部屋は大きいワンルーム。奥にベッドが4つあって、そこは衝立で一応仕切ってあって、手前には荷物置き場や小さなテーブルとかがある。
仲介業者さんの話では、冒険者か学生が借りる事が大半だから、テーブルも荷物置き場も、ないと話にならないらしい。
4階は上がるのが大変かも知れないけど、高い建物だらけのこの街の中で、なんとか空が見える場所だった。
私は平気だけど、エイリンド様が「空が……見える」ってすっごいしみじみしてたから、見えなかったら精神の健康上まずかったかもね。
賃料も問題なかったので、すぐ契約をしてアニューズでの拠点が決まった。
備え付けの家具があるから、買わなきゃいけないのはまず食料というわけで、エイリンド様以外の3人で市場へ向かう。
並んでる野菜は新鮮で、お肉も狩猟肉だけじゃなくて畜産品があるね。というか、豚だけど。
私が目で訴えていたら「少しだけよ」ってお母さんのようなことを言ってフランカさんが豚肉を買ってくれた。あとは、ソーセージが肉屋には何種類か揃ってる。

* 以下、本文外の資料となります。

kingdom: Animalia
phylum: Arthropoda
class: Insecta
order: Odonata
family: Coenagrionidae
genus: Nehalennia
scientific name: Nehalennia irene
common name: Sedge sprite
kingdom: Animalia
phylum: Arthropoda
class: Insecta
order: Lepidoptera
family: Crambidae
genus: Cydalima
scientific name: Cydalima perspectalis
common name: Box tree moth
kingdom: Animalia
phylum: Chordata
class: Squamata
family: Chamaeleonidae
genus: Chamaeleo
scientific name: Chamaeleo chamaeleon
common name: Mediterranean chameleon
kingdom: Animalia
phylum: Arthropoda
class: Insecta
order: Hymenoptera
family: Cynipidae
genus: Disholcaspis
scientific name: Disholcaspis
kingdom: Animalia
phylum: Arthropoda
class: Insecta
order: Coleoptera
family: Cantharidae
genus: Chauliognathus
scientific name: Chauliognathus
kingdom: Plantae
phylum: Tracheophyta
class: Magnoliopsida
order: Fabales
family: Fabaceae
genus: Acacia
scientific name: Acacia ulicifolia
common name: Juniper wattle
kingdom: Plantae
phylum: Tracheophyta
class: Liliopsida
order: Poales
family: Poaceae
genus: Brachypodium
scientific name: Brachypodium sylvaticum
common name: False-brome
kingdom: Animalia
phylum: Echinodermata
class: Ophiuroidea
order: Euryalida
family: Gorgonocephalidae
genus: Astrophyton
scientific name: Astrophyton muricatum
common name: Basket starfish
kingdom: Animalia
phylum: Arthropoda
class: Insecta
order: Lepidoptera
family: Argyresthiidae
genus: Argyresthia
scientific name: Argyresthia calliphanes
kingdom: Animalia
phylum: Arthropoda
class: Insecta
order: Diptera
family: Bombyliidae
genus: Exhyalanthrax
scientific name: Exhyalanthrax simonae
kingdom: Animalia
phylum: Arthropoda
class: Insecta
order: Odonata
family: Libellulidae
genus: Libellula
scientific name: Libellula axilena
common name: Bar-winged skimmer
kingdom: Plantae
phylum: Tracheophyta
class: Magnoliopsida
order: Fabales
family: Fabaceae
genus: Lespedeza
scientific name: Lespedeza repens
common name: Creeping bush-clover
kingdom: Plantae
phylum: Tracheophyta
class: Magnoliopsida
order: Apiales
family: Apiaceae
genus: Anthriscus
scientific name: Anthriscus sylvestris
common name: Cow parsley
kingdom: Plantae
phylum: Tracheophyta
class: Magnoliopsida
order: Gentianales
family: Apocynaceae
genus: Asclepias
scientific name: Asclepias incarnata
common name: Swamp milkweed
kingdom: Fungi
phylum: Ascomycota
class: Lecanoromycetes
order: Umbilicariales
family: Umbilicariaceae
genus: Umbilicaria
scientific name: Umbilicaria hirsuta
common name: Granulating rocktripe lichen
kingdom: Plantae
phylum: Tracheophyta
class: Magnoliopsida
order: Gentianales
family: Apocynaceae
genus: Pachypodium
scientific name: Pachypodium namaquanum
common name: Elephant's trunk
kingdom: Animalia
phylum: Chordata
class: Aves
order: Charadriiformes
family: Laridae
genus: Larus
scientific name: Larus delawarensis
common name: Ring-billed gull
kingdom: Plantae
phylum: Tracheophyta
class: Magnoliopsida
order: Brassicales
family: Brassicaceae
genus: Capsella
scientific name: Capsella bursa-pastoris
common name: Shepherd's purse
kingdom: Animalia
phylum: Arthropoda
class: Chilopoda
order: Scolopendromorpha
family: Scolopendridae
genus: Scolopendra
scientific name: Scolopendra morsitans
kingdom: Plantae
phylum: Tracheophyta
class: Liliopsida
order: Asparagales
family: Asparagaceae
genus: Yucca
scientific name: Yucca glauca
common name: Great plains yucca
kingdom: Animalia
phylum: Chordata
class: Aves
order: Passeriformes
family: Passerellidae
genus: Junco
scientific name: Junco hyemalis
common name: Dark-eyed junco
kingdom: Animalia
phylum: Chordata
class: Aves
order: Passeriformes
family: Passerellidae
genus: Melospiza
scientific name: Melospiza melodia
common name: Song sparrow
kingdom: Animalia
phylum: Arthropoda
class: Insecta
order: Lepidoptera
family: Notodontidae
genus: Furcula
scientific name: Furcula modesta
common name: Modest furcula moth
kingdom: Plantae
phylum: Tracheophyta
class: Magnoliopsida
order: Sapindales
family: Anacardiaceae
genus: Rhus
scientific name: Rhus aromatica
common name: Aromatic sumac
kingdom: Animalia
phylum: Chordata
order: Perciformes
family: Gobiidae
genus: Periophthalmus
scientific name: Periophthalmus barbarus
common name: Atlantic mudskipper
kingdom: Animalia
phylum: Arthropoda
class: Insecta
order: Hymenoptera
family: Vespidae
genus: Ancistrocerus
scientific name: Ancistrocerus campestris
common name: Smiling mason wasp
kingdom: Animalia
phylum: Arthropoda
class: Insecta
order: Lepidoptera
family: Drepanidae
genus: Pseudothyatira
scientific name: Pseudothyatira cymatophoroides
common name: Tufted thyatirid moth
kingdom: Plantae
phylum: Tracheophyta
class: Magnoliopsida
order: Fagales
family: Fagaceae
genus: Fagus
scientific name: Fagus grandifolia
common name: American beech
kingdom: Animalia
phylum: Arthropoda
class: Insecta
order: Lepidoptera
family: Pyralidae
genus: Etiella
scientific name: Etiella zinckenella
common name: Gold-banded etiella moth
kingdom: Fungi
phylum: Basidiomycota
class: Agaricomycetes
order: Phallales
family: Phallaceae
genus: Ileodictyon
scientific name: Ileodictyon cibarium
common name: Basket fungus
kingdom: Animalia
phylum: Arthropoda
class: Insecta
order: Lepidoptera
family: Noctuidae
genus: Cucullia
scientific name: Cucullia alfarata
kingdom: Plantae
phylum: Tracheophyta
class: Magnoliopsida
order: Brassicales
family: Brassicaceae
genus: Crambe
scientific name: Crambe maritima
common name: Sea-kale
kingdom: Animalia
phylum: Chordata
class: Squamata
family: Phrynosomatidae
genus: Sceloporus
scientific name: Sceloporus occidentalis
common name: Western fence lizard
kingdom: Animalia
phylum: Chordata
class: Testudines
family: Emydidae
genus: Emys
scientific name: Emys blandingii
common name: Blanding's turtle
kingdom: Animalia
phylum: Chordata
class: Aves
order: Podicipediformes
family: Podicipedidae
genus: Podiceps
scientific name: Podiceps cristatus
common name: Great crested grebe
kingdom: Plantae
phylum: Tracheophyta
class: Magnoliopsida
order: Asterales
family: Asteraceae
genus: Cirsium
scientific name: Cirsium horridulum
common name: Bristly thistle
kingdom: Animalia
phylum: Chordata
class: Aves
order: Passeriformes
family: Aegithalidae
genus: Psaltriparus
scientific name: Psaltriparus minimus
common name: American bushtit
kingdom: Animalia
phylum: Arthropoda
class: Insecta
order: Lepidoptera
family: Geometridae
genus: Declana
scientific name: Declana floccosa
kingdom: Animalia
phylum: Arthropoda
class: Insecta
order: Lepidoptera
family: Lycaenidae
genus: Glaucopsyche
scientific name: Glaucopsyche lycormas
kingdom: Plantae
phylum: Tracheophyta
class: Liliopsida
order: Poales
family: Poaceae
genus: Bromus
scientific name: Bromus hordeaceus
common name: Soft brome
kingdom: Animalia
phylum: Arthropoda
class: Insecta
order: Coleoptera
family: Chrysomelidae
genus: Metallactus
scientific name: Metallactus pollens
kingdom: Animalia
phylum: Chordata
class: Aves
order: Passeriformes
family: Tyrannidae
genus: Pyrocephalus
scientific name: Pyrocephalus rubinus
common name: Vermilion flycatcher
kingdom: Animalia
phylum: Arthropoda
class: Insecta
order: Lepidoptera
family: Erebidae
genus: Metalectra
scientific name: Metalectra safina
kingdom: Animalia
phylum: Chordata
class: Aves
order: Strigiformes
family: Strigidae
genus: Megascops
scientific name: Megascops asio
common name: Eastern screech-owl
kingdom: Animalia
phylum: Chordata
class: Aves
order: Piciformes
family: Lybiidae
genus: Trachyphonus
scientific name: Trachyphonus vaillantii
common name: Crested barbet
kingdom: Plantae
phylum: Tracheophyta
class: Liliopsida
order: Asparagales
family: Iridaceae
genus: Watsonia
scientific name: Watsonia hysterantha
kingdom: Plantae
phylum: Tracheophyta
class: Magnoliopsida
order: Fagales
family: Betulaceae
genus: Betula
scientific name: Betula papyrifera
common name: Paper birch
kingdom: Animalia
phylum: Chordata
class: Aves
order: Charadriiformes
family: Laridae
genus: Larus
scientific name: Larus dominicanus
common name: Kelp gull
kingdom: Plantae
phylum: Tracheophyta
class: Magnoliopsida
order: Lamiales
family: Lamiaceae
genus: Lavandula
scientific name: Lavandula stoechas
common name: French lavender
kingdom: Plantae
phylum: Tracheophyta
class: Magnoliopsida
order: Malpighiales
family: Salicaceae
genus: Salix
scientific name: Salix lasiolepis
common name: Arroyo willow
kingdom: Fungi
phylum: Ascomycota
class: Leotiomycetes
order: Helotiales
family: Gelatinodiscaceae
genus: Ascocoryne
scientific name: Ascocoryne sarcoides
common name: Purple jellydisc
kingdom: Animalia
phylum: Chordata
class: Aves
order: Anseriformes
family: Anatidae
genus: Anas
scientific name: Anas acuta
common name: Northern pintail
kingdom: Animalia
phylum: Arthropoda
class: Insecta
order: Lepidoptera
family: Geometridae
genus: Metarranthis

私はギラギラとした目でそれを見つめていたけど、ザムザさんに「……おい」と声を掛けられて「週に1種類ずつ! 研究しながら食べます!」と宣言した。
だって、やっぱりお肉高い!
ハムやベーコンとかの保存性を持たせたものが一般的だけど、スープの調味料的に使うのかな? ってお値段がする!
これは……いろいろ考えなきゃですわ。
時間魔法を習得する以外にも、お金を稼ぐ方法、もしくはお肉を無料で手に入れる方法を!